Fil d'Ariane
Le conflit du Sahara occidental oppose le Maroc au front Polisario, soutenu par l'Algérie, depuis le désengagement en 1975 de l'Espagne, l'ancienne puissance coloniale.
► Le Polisario réclame un référendum d'autodétermination sous l'égide de l'ONU tandis que Rabat promeut une autonomie sous sa souveraineté.
► "Front Polisario" signifie "Front populaire pour la libération de la Saguia el-Hamra y Río de Oro"
► Un cessez-le-feu en vigueur depuis 1991 avait volé en éclats à la mi-novembre 2020 après le déploiement de troupes marocaines à l'extrême sud du territoire pour déloger des indépendantistes qui bloquaient l'unique route vers la Mauritanie, selon eux illégale car inexistante au moment de l'accord avec Rabat.
Brahim Ghali, qui est né en 1949 à Smara dans la région de Laayoune, est un militaire. C'est en uniforme qu'il se lance dans un combat pour l'indépendance du Sahara occidental. Nous sommes au milieu des années 70. L'Espagne, qui colonisait la région depuis la fin du XIXe Siècle, vient tout juste de s'en aller, répartissant le territoire entre le Maroc et la Mauritanie. Brahim Ghali et ses amis entrent en lutte contre Rabat et Nouakchott avec le soutien de l'Algérie.
Il est, dès 1976, le ministre de la Défense de la république autoproclamée. Un poste que Ghali occupera jusqu'en 1989, participant à ce titre aux pourparlers avec le roi du Maroc Hassan II pour un cessez-le-feu.
À la fin des années 1990, changement d'uniforme. Brahim Ghali quitte son treillis et enfile un costume civil. Il devient le représentant du Polisario en Espagne. Il restera neuf ans à Madrid avant de partir pour l'Algérie en 2008, au poste d'ambassadeur à Alger de la République arabe sahraouie démocratique (RASD).
L'occasion de renforcer les liens avec un pays clé du conflit. Un soutien indispensable pour quiconque compte mener le combat du Sahara occidental. Soutien dont il bénéficie encore aujourd'hui.
Son élection à la tête du Polisario en 2016 n'est pas commentée officiellement par le Maroc dans la mesure où le royaume ne reconnaît pas la République sahraouie. Selon Jeune Afrique toutefois, le palais la considère comme "le pire des scénarios". Son hyper-proximité supposée avec le pouvoir algérien serait, pour Rabat, un casus belli.
La crise diplomatique d'avril 2021 entre le Maroc et l'Espagne illustre cette énorme défiance.

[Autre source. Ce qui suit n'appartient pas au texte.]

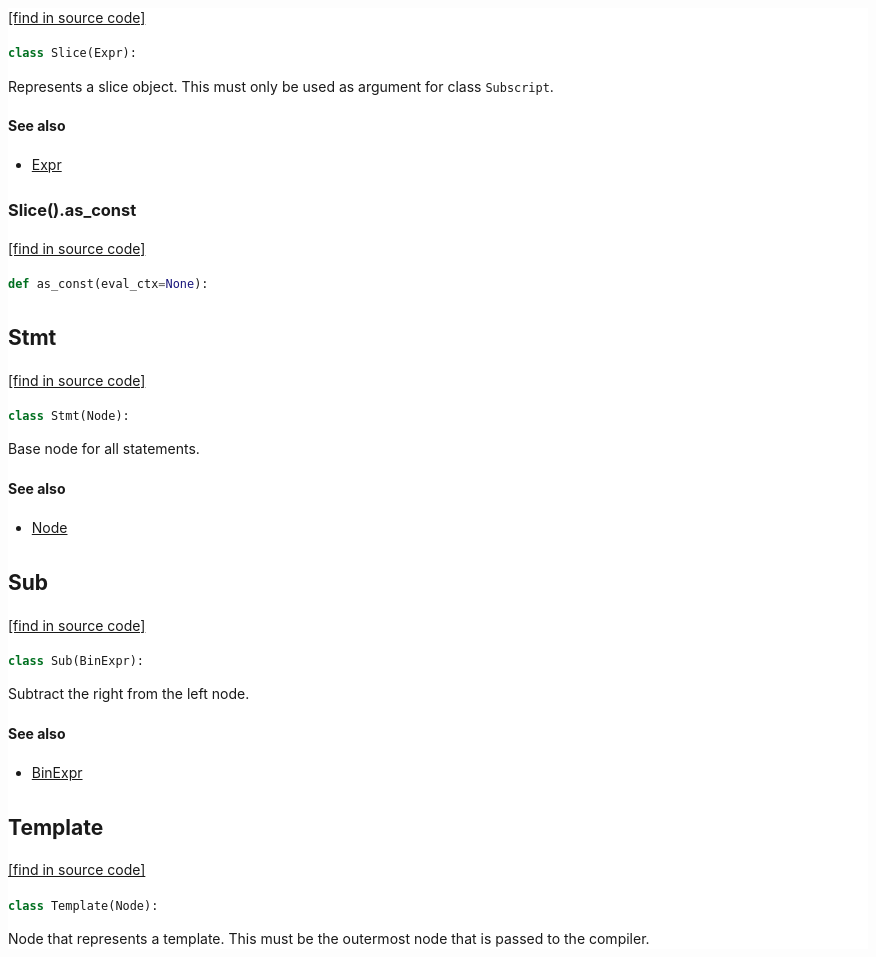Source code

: [[find in source code]](..\..\..\..\..\env\Lib\site-packages\jinja2\nodes.py#L772)

```python
class Slice(Expr):
```

Represents a slice object.  This must only be used as argument for
class `Subscript`.

#### See also

- [Expr](#expr)

### Slice().as_const

[[find in source code]](..\..\..\..\..\env\Lib\site-packages\jinja2\nodes.py#L779)

```python
def as_const(eval_ctx=None):
```

## Stmt

[[find in source code]](..\..\..\..\..\env\Lib\site-packages\jinja2\nodes.py#L266)

```python
class Stmt(Node):
```

Base node for all statements.

#### See also

- [Node](#node)

## Sub

[[find in source code]](..\..\..\..\..\env\Lib\site-packages\jinja2\nodes.py#L869)

```python
class Sub(BinExpr):
```

Subtract the right from the left node.

#### See also

- [BinExpr](#binexpr)

## Template

[[find in source code]](..\..\..\..\..\env\Lib\site-packages\jinja2\nodes.py#L278)

```python
class Template(Node):
```

Node that represents a template.  This must be the outermost node that
is passed to the compiler.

Brahim Ghali est accueilli par Madrid pour être soigné du Covid-19. Inacceptable pour les Marocains qui, en représaille, ouvrent notamment les portes de l'enclave espagnole de Ceuta y laissant entrer près de 10.000 migrants. La brouille durera un an. Elle prendra fin avec un retournement diplomatique espagnol proche de l'acrobatie.
L'hospitalisation de Brahim Ghali en Espagne sera aussi l'occasion de deux plaintes déposées à son encontre. La première pour "génocide" sera classée sans suite dès 2021. La seconde pour "tortures" sera enterrée un an plus tard "faute de preuves".
A 73 ans, quel costume Brahim Ghali va-t-il enfiler pour entamer son troisième mandat ? Ses déclarations au quotidien français Le Monde, le 16 janvier 2023, sont sans équivoque : "Il existe une pression énorme pour intensifier les combats et revenir à nos méthodes de lutte antérieures, entre 1986 et 1989, quand nous avons livré des batailles qui ont donné de grands résultats en matière de récupération d’armement et de capture de prisonniers".
Tout porte à croire qu'il retrouve le kaki de son uniforme militaire. Une option qui serait défendue par la majorité des populations du Sahara occidental.